====== Extract to read

Auckland finance firm, son and mum operators appeal fines for hiding Chinese-Canadian businessman’s millions
A finance firm and its mother and son operators are attempting to overturn millions of dollars in court-ordered fines after failing to report $53.4 million of suspicious transactions from an international mogul accused of running a huge pyramid scheme.
The 2019 trial of Jiaxin Finance, its sole director and shareholder Qiang Fu and his mother, Fuqin Che, was the first criminal case of its kind in New Zealand’s courts since specific anti-money laundering laws were introduced in 2009.
The small Auckland-based money remitter and currency exchange business, Fu and Che were prosecuted by the Department of Internal Affairs and found guilty by Justice Tracey Walker of failing to keep adequate records for and report 311 suspicious transactions between April 2015 and May 2016.
The funds all belonged to international businessman Xiao Hua Gong, also known as Edward Gong, who this year agreed to pay tens of millions of dollars to the New Zealand Government in the largest-ever settlement under the Criminal Proceeds (Recovery) Act.
Jiaxin Finance, Fu and Che also failed to conduct customer due diligence.
Che was further found guilty of structuring a transaction over 14 separate cash deposits, totalling $710,722, into Gong’s bank account to avoid Anti-Money Laundering and Countering Financing of Terrorism Act (AML/CFT) requirements.
Justice Walker convicted and fined Jiaxin Finance $2.55m, while Fu and Che were convicted and fined $180,000 and $202,000 at the High Court at Auckland in March 2020.

============
====== Entries shown

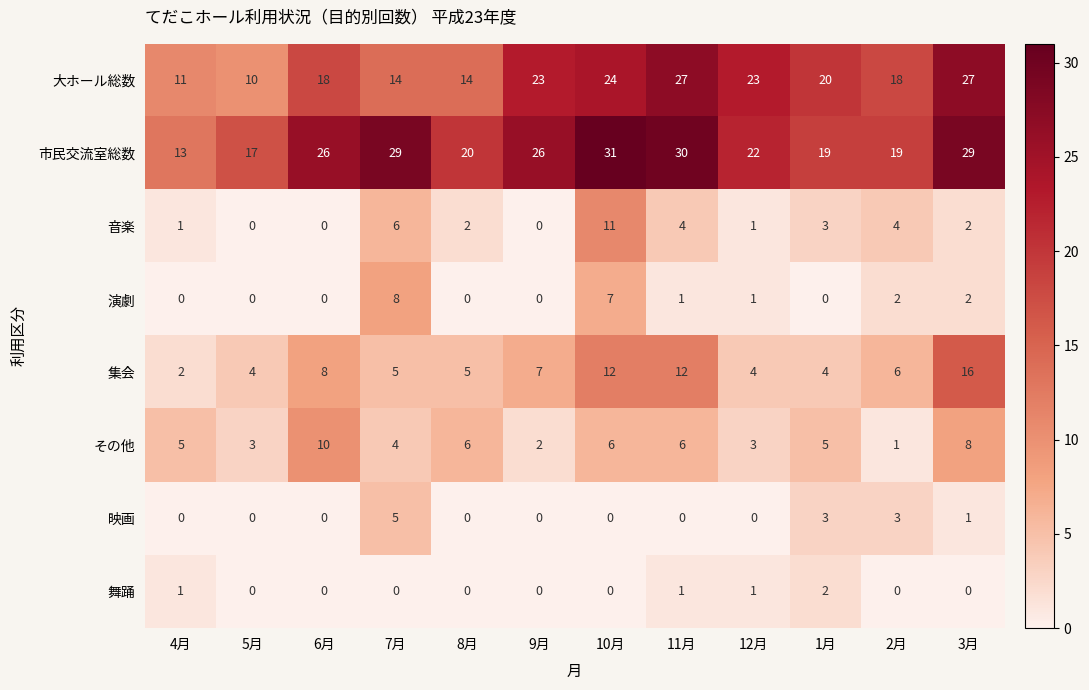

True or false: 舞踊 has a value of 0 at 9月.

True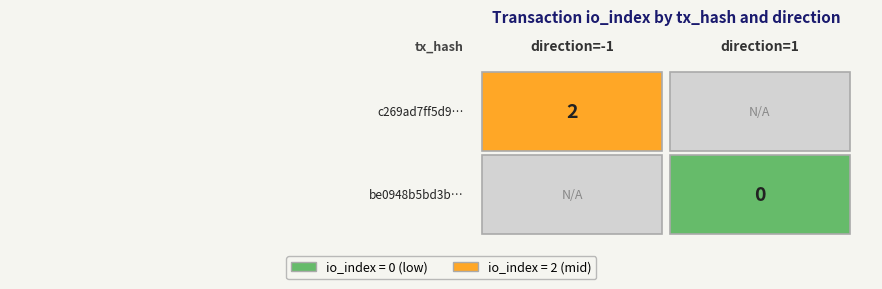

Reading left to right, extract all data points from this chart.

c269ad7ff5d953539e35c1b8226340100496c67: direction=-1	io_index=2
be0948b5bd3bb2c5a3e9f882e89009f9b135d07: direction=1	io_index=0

============

§ **What this exercise asks**:
1: Name every person mentioned in the article on the Auckland finance firm.
2: Answer these questions from the article on the Auckland finance firm:
(a) How many suspicious transactions did the firm, Fu and Che fail to keep proper records for and report?
(b) How many separate cash deposits did Che use to structure a transaction into Gong's bank account?
(c) In what year were New Zealand's specific anti-money laundering laws brought in?
3: Print the article on the Auckland finance firm from "Justice Walker convicted" to "in March 2020.".
The data excerpts have nothing to do with what comes next.

§ **Answers by item**:
1:
Qiang Fu
Fuqin Che
Tracey Walker (Justice Walker)
Xiao Hua Gong (also known as Edward Gong)

2:
(a) 311
(b) 14
(c) 2009

3:
Justice Walker convicted and fined Jiaxin Finance $2.55m, while Fu and Che were convicted and fined $180,000 and $202,000 at the High Court at Auckland in March 2020.